**Written task**
Restate exactly, and only, the lines from the one with "padding-left: 20px ->" through the end of the data, with both of those end lines kept. Drop any pictures.

**Information provided**

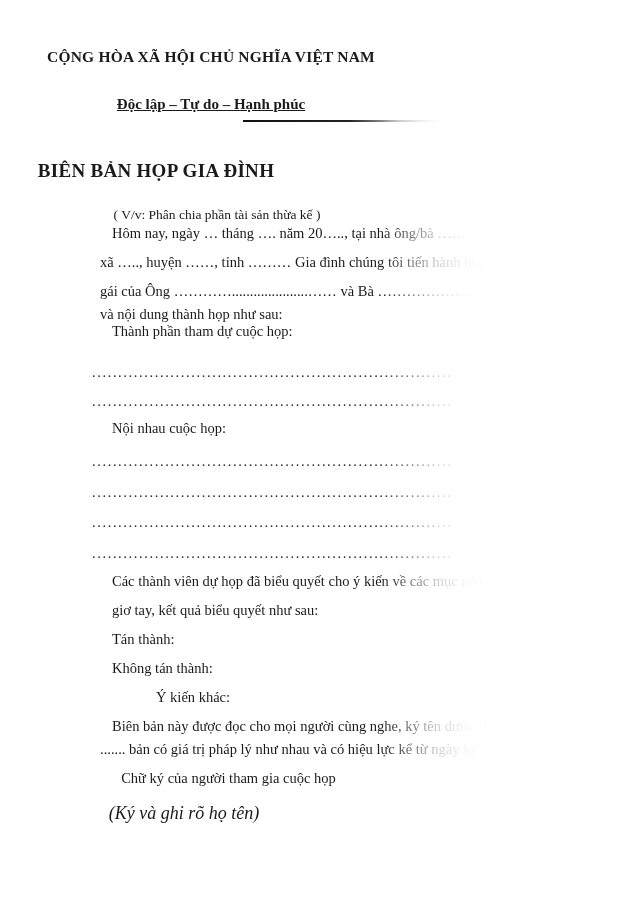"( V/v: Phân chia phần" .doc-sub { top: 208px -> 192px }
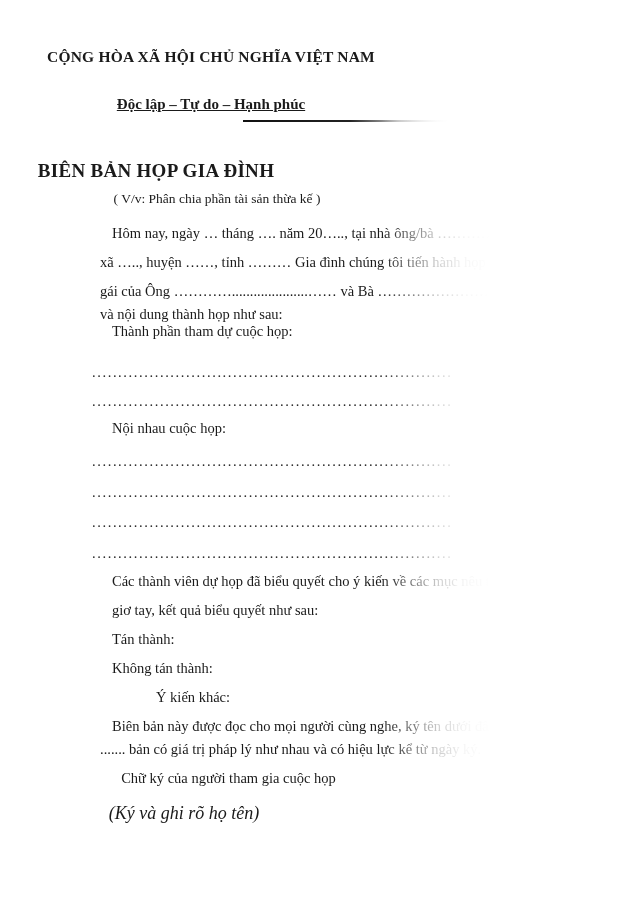"Ý kiến khác:" div.line { margin-left: 44px -> none }
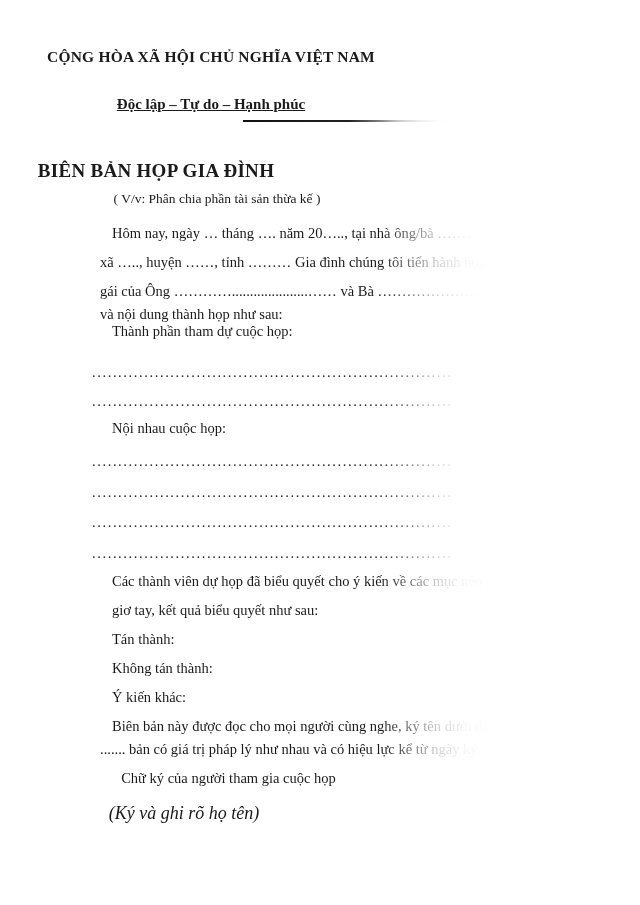"Chữ ký của người tham" .sig-title { font-weight: normal -> bold }
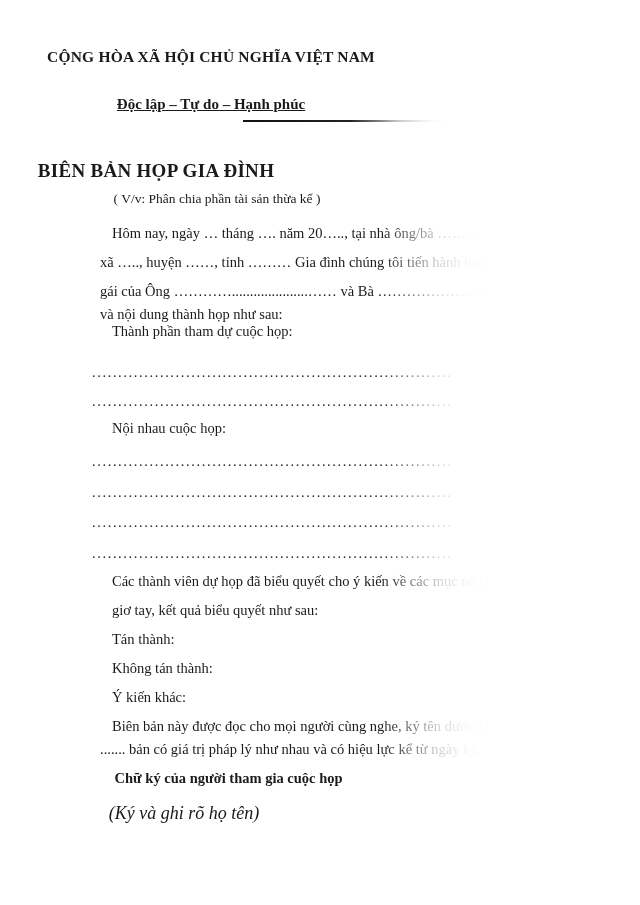"(Ký và ghi rõ họ" .sig-note { font-size: 18px -> 11px }
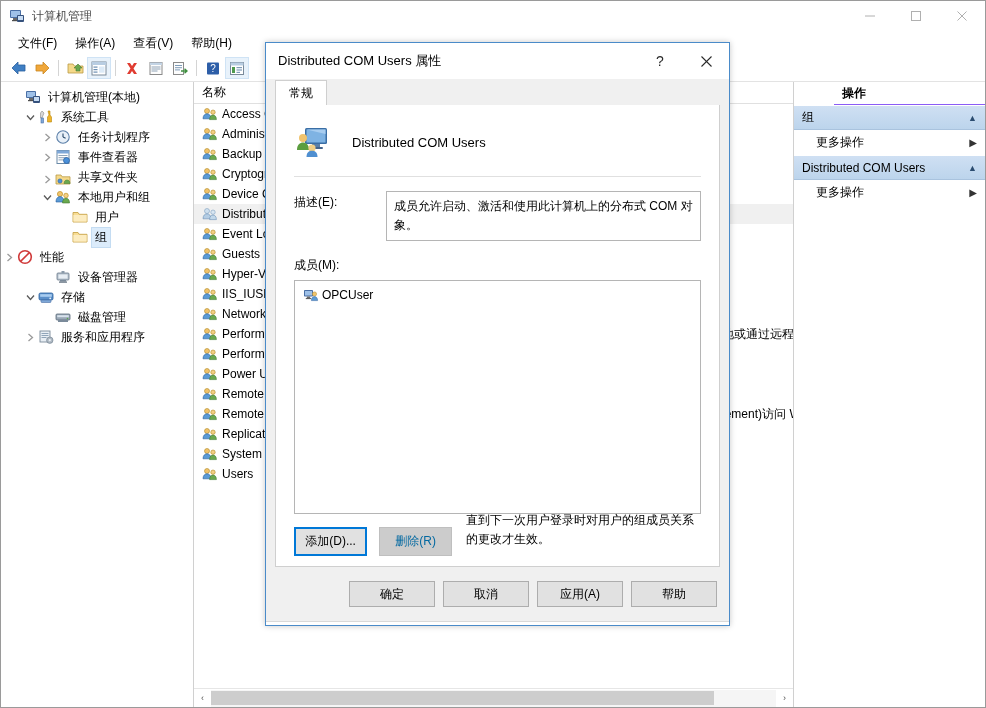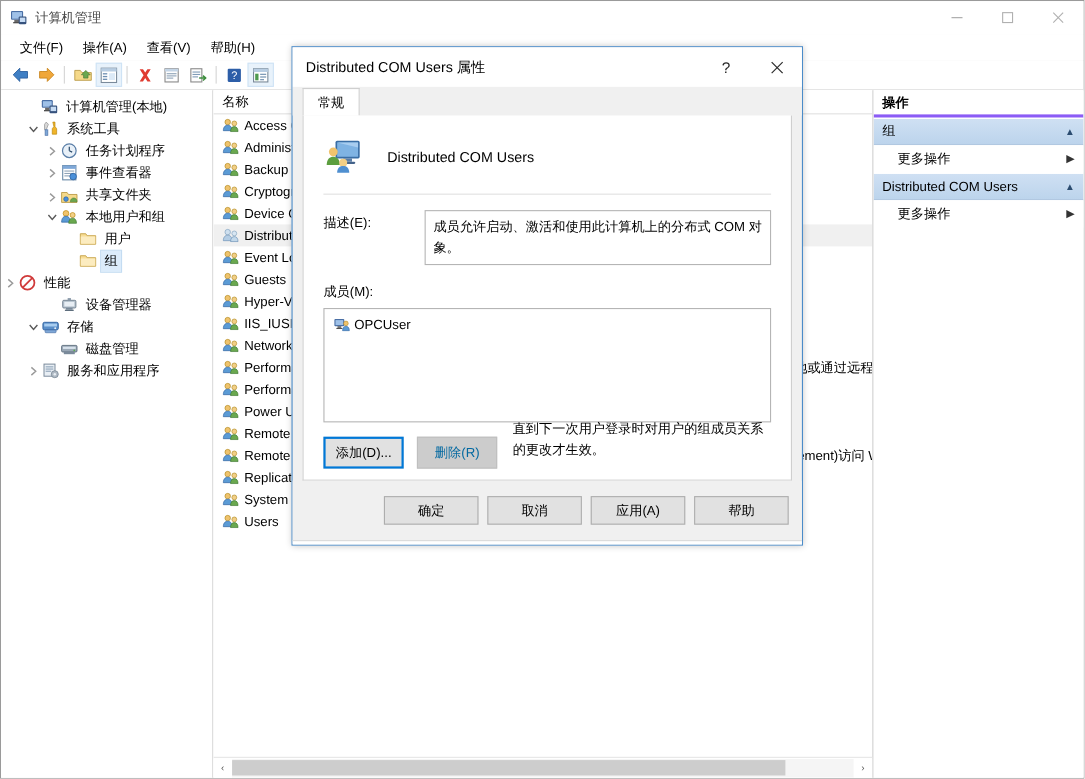"Distributed COM Users 属性" #dialog { height: 454px -> 584px }
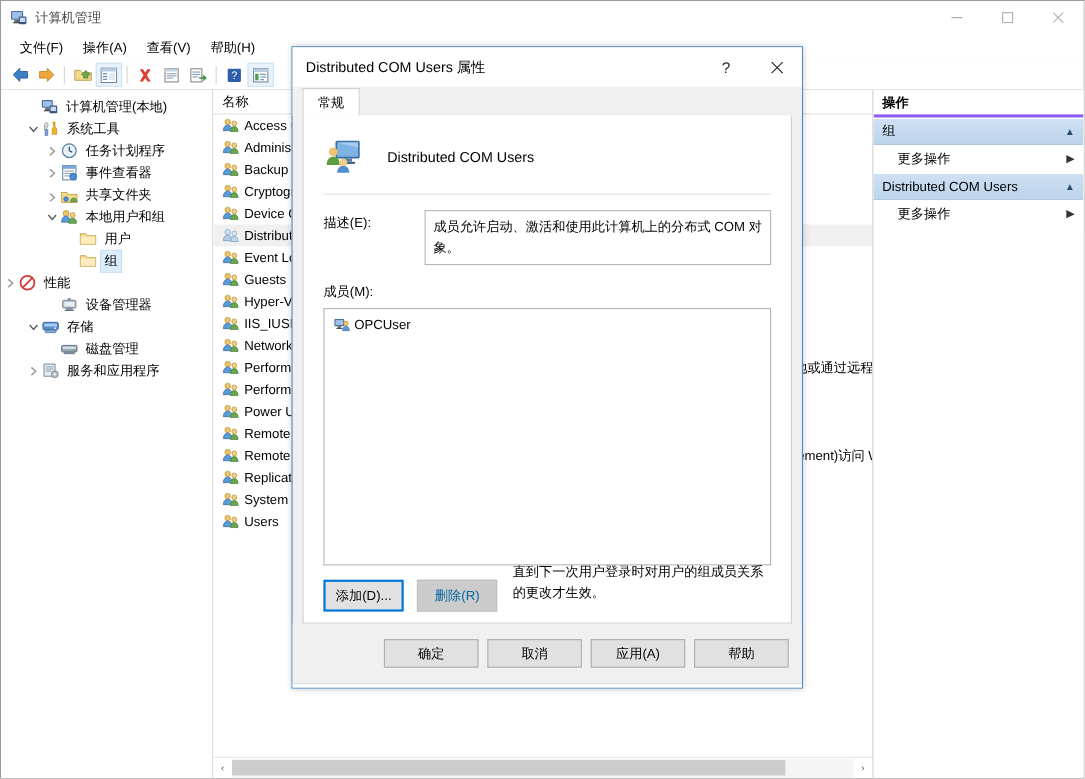"计算机管理(本地)" div.tree-row { padding-left: 20px -> 8px }
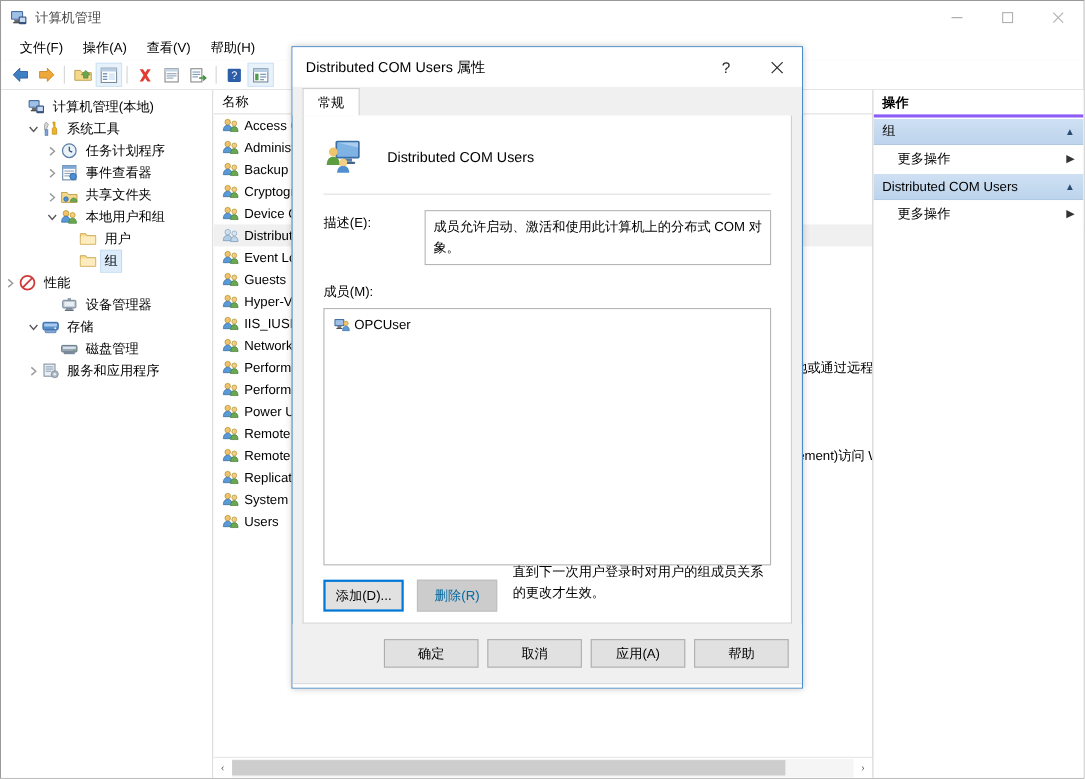"操作" .actions-title { border-bottom: 3px solid #8b5cf6 -> 1px solid #8b5cf6; margin-left: none -> 40px }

**Worked solution**
"计算机管理(本地)" div.tree-row { padding-left: 20px -> 8px }
"操作" .actions-title { border-bottom: 3px solid #8b5cf6 -> 1px solid #8b5cf6; margin-left: none -> 40px }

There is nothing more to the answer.